§ **YOUR TASK**:
How many lines in the records below contain "spell"? Answer with the number alone.

━━━ RECORDS FOR THE EXERCISE

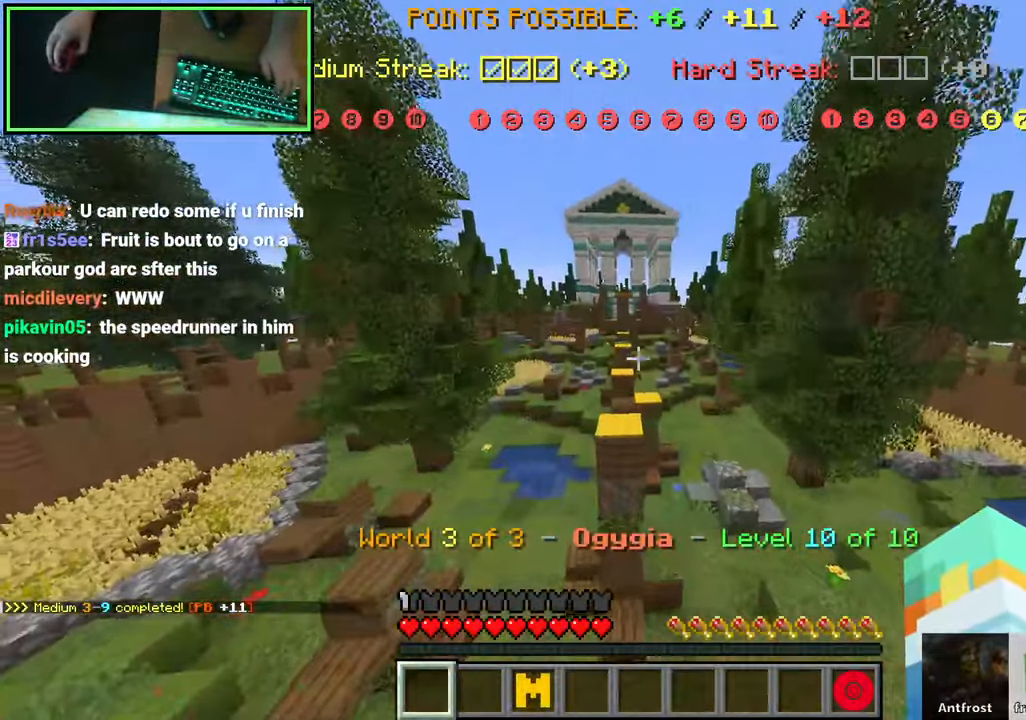
{"keys": ["space", "w"], "mouse": [], "events": [[334, "space", "down"], [334, "w", "down"]]}
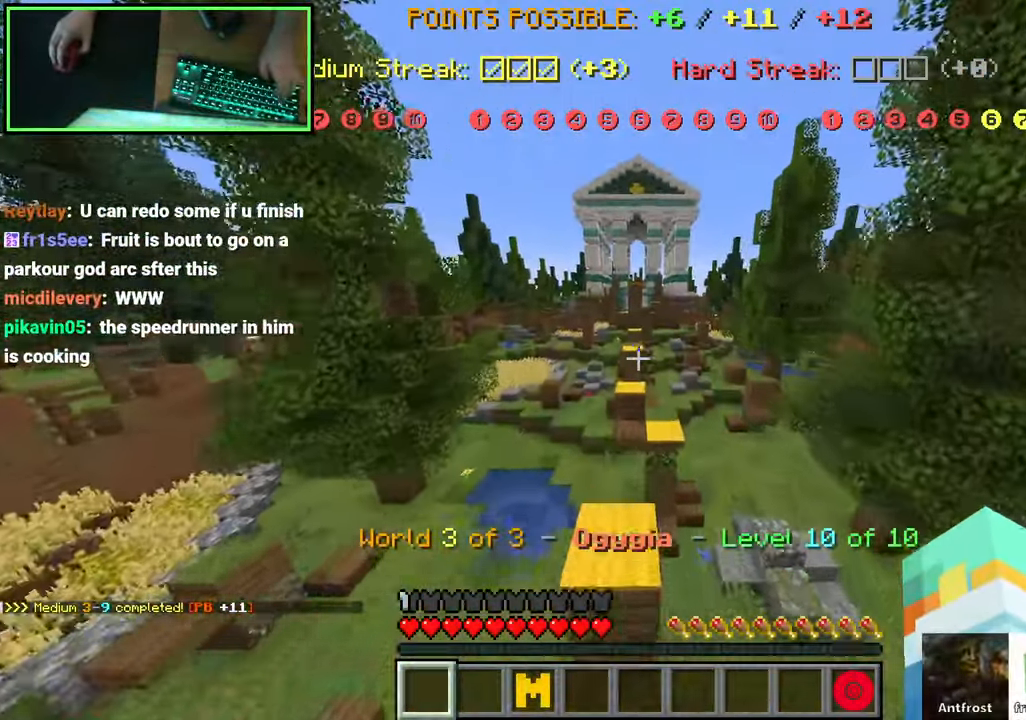
{"keys": ["space", "w"], "mouse": [], "events": [[117, "space", "up"], [417, "space", "down"]]}
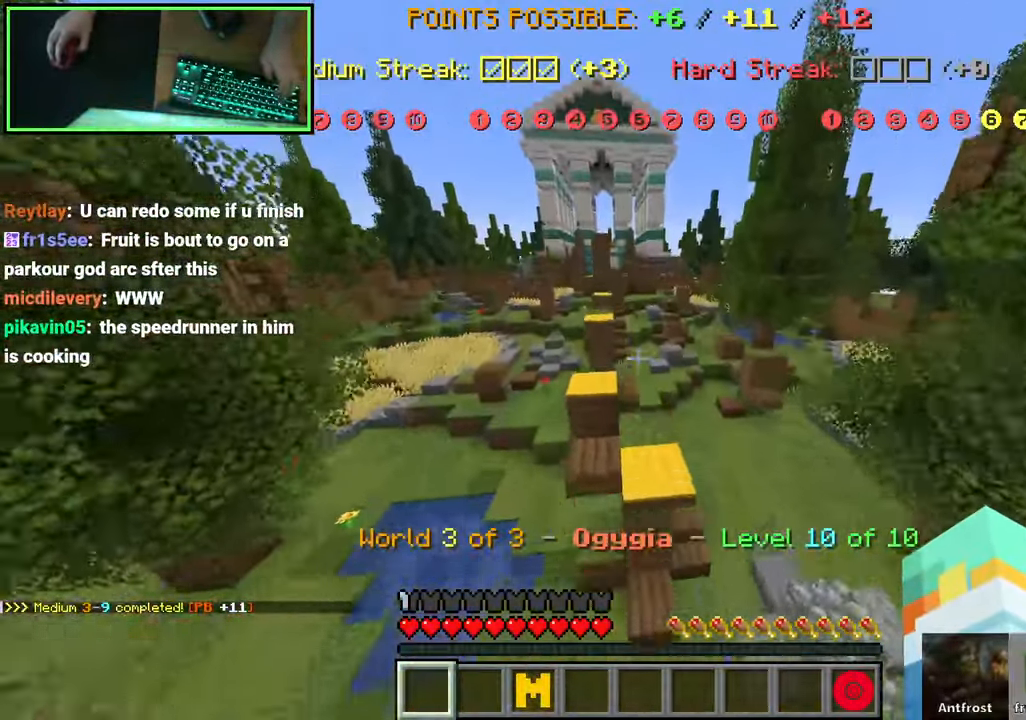
{"keys": [], "mouse": [], "events": [[184, "space", "up"], [200, "w", "up"]]}
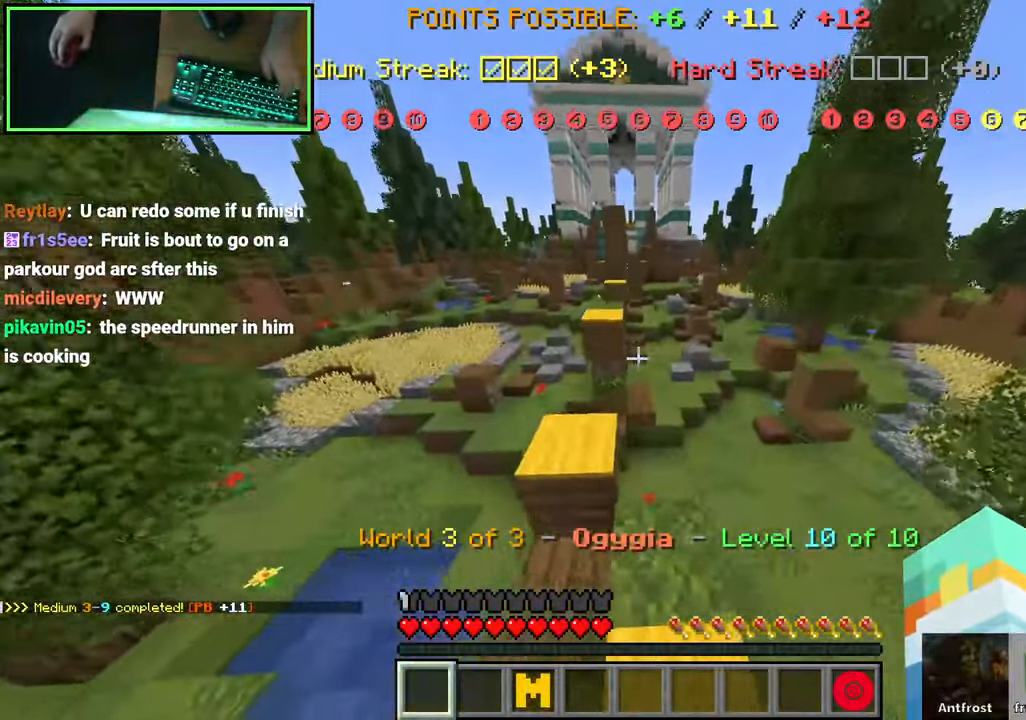
{"keys": [], "mouse": [], "events": [[34, "a", "down"], [50, "space", "down"], [50, "w", "down"], [250, "a", "up"], [317, "space", "up"], [334, "a", "down"], [400, "a", "up"], [400, "w", "up"]]}
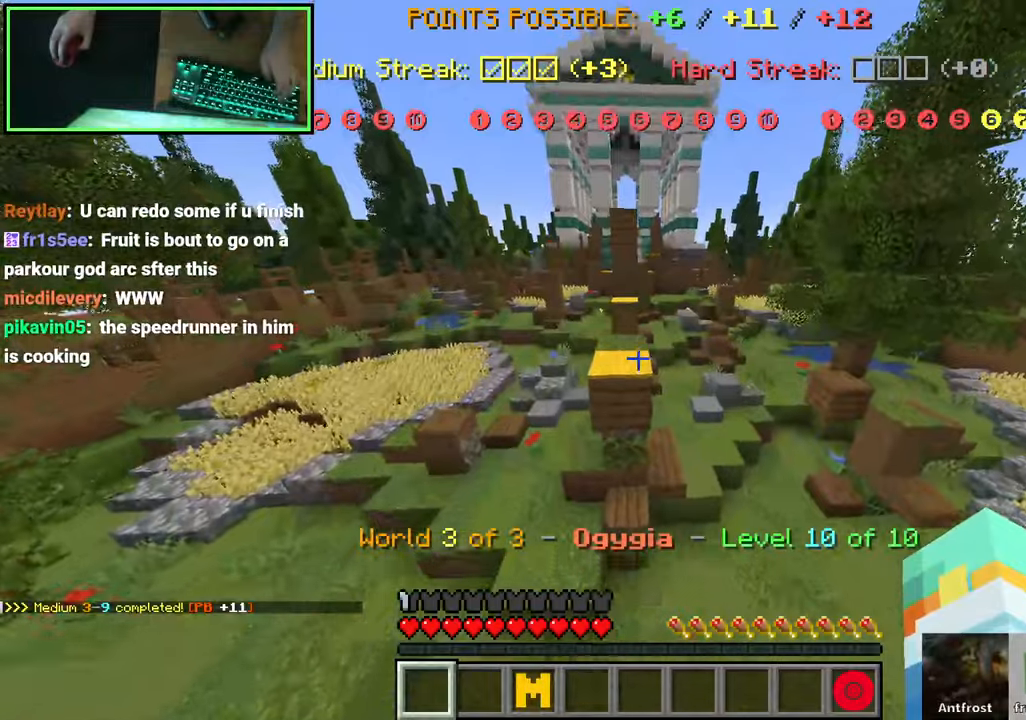
{"keys": ["w"], "mouse": [], "events": [[33, "space", "down"], [200, "w", "down"], [366, "space", "up"]]}
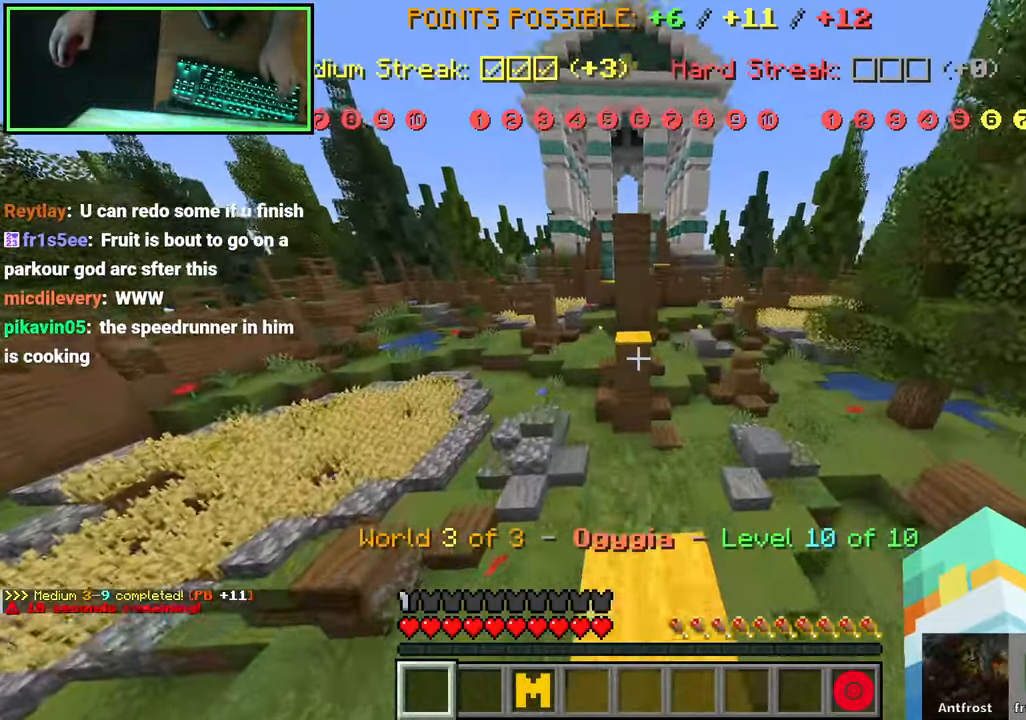
{"keys": ["space", "w"], "mouse": [], "events": [[416, "space", "down"]]}
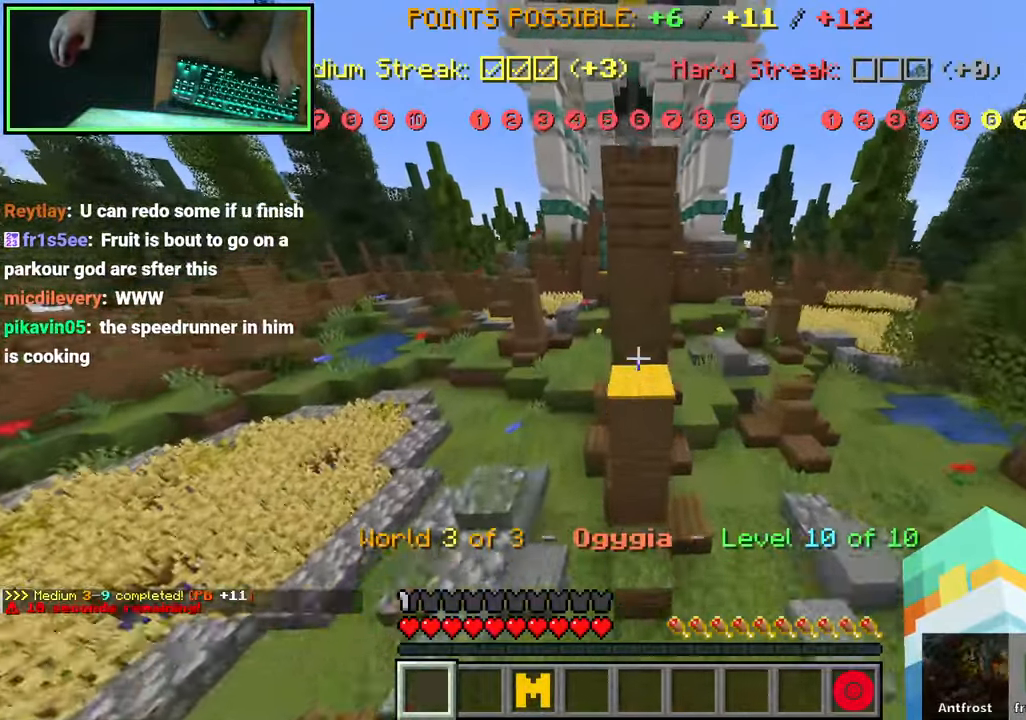
{"keys": ["w"], "mouse": [], "events": [[66, "w", "up"], [233, "space", "up"], [466, "w", "down"]]}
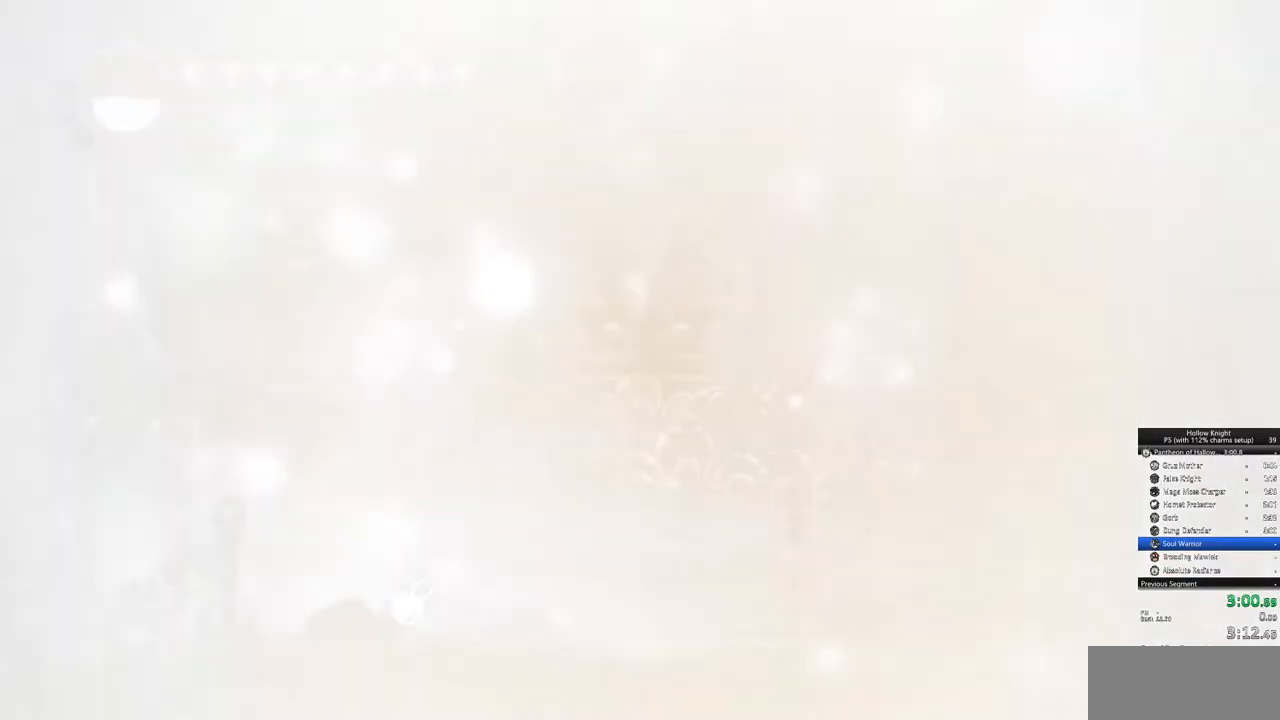
Gameplay with keyboard; each line is a JSON object with the keys held at the frame after it. "events" lists presses ("down") and releases ("up") of "cdash", "dash", "dnail", "down", "heal", "inv", "jump", "left", "nail", "right", "spell" and "up" between this image and that frame as [ms after this image, input, new state], when the widget could be followed in between. No other keys are recorded. Mouse input is not recorded. Key names are as the overlay labels them; some are game actions (e.g. jump) rather than physical keys.
{"keys": ["spell", "up"], "events": [[117, "spell", "down"], [217, "spell", "up"], [300, "right", "up"], [300, "up", "down"], [500, "spell", "down"]]}
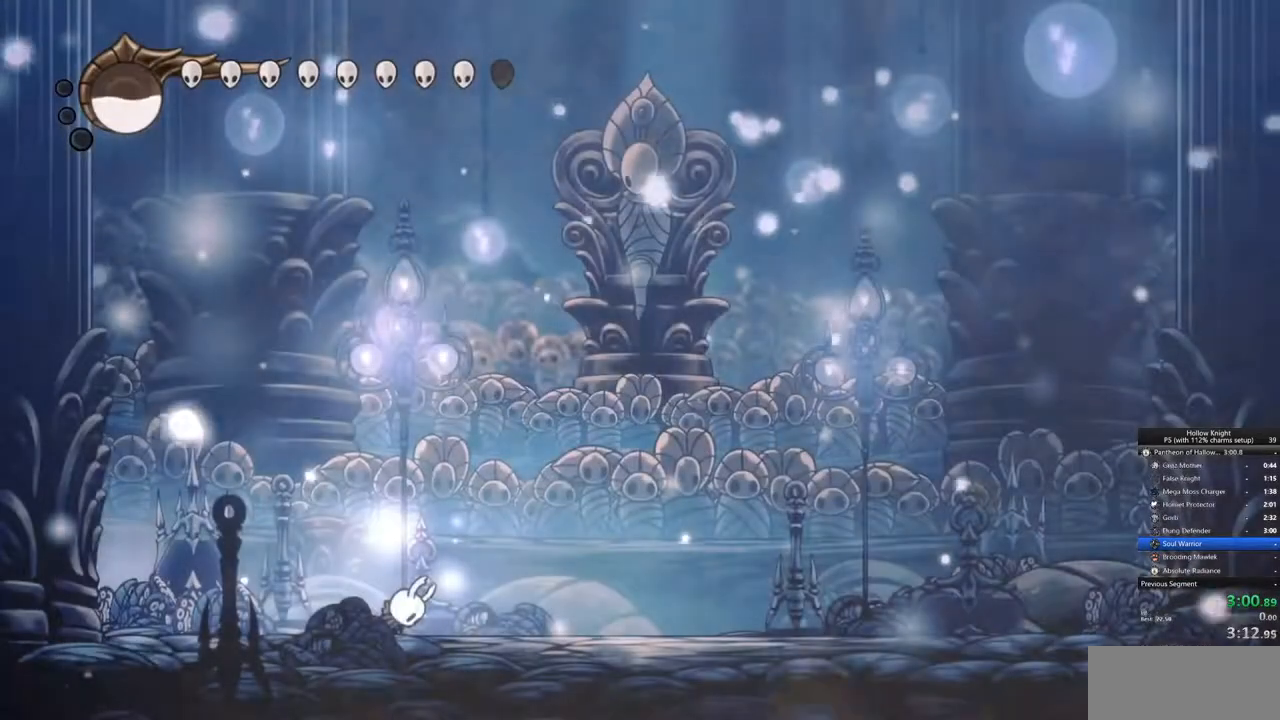
{"keys": ["up"], "events": [[83, "spell", "up"], [183, "spell", "down"], [233, "spell", "up"], [317, "spell", "down"], [417, "spell", "up"]]}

━━━━━━

§ **EXERCISE OUTPUT**:
3